Al volver a la embarcación, más delfines. Un grupo grande que juega en círculos, que se esconde. Que hace que los tripulantes se muevan de un lado a otro con curiosidad. Que sonrían ante tanta habilidad de los bufeos, que los busquen. Que todos los problemas queden en el olvido.

Amar la vida

Durante el trayecto se puede observar una variedad de especies de animales silvestres amazónicos en su hábitat. Foto: Rocío Lloret.

Quizá una de las grandes lecciones que deja Covid-19 es el hecho de poner en valor lo que se tiene y a quienes están alrededor. La reconexión con la naturaleza es parte de este proceso, que enseña -además- a ser un turista responsable. Cuidar la naturaleza ya no es solo una obligación, sino pensar en los hijos, los nietos, los otros.

Tras un par de horas por el agua, una nueva oportunidad de compartir con alguien que, como Florencio Vargas, decidió vivir en soledad.

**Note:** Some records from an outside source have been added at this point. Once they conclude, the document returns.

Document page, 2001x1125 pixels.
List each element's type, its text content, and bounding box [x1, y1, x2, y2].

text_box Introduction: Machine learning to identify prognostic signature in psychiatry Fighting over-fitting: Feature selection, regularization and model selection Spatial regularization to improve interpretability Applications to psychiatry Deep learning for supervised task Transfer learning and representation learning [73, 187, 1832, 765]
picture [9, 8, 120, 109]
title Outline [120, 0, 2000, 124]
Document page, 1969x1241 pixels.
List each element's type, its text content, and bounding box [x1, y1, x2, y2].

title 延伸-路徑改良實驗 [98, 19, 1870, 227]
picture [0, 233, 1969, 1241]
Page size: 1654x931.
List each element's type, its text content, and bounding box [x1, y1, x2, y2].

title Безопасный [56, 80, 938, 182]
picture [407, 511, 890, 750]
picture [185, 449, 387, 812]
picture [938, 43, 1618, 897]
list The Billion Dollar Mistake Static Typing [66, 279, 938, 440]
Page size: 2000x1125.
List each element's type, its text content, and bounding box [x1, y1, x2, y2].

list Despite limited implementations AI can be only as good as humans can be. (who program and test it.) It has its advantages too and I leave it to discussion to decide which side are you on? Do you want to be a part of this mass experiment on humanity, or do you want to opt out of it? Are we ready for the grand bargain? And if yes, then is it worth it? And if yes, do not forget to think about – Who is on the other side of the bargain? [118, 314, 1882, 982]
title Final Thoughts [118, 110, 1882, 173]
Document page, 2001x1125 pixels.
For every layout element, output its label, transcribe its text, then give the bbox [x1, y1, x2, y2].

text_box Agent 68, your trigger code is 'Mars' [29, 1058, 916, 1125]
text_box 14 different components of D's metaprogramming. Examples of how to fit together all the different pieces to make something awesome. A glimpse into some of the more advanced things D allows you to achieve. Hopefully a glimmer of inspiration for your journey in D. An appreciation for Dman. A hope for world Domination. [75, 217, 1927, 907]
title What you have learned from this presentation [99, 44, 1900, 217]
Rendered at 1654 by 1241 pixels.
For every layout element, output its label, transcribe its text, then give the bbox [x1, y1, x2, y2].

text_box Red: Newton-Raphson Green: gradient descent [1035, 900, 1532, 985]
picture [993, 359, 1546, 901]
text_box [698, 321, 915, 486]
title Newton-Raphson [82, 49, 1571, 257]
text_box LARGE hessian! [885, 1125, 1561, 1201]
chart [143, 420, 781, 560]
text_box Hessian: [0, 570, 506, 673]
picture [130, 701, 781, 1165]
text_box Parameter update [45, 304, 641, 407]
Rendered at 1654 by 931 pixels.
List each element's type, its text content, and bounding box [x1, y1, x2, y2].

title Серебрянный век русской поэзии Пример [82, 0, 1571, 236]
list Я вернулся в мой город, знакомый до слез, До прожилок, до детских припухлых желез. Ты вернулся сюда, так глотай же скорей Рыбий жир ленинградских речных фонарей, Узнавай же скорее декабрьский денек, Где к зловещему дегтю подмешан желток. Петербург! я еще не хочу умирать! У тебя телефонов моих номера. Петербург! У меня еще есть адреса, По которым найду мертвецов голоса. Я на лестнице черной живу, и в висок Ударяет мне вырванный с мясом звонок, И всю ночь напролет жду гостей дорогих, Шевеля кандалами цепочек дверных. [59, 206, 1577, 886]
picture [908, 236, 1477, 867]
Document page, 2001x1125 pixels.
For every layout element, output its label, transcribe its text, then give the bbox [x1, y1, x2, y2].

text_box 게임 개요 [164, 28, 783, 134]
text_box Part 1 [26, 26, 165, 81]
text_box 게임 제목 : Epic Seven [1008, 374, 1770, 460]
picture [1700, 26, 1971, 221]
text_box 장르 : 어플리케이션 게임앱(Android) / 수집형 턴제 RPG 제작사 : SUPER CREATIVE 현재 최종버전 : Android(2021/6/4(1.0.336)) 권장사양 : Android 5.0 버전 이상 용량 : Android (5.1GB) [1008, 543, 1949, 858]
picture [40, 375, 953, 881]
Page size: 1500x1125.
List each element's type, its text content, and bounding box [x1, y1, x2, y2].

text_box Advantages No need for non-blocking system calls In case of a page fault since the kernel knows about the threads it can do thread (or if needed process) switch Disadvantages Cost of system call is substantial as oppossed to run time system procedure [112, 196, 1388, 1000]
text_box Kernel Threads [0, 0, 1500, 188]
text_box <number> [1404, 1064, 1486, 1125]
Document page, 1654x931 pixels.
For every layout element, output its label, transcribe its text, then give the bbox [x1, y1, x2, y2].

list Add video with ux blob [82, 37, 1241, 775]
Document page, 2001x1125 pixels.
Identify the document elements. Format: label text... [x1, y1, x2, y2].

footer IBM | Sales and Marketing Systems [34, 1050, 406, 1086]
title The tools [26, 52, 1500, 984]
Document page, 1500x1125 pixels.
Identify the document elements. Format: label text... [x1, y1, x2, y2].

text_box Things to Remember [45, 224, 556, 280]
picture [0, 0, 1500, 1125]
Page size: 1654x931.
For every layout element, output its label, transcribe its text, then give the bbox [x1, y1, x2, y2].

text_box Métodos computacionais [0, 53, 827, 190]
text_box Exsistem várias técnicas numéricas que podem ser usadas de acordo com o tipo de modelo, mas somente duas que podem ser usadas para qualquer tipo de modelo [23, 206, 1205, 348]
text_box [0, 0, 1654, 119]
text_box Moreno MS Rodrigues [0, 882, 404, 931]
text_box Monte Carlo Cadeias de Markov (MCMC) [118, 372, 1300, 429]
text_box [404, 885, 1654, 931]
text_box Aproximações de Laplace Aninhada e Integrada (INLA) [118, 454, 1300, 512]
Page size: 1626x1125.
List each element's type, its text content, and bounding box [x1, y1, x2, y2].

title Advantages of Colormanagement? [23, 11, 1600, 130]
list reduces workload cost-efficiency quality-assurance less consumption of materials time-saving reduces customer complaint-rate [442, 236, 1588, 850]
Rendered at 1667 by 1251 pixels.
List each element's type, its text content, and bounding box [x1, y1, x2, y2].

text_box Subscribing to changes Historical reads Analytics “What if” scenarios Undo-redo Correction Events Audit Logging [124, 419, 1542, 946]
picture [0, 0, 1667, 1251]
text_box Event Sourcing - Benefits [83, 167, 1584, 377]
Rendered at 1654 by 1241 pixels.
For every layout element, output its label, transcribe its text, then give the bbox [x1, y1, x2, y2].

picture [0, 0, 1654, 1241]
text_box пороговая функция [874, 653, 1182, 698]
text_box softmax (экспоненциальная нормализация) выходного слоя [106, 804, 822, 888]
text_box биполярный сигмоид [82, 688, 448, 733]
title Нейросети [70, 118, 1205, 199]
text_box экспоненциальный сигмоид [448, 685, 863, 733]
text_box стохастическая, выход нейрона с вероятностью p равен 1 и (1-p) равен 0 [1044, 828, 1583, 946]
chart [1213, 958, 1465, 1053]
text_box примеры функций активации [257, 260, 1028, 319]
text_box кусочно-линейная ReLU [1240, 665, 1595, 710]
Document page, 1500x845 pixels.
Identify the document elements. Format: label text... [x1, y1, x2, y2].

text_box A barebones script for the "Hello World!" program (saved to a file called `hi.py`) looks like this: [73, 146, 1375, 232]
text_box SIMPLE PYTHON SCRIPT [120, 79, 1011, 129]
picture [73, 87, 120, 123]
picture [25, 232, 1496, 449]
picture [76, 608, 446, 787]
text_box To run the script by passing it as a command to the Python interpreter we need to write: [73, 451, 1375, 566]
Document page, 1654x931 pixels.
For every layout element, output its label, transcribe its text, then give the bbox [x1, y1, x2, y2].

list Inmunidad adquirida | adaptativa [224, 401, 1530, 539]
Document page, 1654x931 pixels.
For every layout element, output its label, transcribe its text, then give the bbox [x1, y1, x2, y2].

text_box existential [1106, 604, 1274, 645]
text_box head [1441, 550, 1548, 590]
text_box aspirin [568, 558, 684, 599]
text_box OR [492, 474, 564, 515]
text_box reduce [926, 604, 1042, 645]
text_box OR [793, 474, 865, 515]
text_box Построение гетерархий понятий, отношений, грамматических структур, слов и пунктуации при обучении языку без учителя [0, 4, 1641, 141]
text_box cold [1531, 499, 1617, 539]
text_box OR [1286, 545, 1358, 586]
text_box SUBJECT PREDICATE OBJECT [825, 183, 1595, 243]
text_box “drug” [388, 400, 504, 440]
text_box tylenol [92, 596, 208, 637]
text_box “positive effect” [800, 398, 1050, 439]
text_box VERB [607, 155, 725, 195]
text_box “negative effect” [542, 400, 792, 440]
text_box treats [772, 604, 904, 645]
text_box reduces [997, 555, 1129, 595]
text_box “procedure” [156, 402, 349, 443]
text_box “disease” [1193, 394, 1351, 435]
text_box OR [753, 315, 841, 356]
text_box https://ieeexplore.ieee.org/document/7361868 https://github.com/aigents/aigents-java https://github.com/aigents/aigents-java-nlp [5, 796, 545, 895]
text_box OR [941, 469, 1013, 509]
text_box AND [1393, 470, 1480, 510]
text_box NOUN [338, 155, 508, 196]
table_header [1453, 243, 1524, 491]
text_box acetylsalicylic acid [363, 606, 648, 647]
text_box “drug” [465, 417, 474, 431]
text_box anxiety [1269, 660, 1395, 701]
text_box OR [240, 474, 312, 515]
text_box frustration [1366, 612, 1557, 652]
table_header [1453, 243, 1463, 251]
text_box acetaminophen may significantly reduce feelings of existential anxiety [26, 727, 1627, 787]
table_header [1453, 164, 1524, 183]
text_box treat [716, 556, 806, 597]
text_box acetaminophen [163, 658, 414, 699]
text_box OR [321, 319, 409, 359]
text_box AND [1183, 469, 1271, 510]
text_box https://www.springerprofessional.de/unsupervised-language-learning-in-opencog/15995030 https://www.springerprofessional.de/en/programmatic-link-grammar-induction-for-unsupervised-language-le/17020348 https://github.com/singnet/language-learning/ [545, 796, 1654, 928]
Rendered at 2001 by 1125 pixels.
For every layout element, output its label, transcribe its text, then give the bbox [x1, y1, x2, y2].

Esther Nuñez Javivi tiene su casa en otra loma, a orillas del río Ibare. Un perro escuálido la custodia de los extraños. Y gallos catalanes comparten el espacio con un pavo silvestre que se sumó al grupo cierto día; nadie supo ni cómo ni por qué.

Los visitantes de esta mujer entrada en años y manos huesudas, pueden compartir con ella un café recién hecho acompañado de un masaco de yuca preparado para la hora en que el sol empieza a entrarse.

Después de todo esto, dejar la tranquilidad de la selva para retornar a la zona urbana, al ruido de los motores y el movimiento de las ciudades, es difícil. Pero claro, siempre habrá la posibilidad de volver, como lo hacen Esther y Florencio, porque esta tierra es de encanto.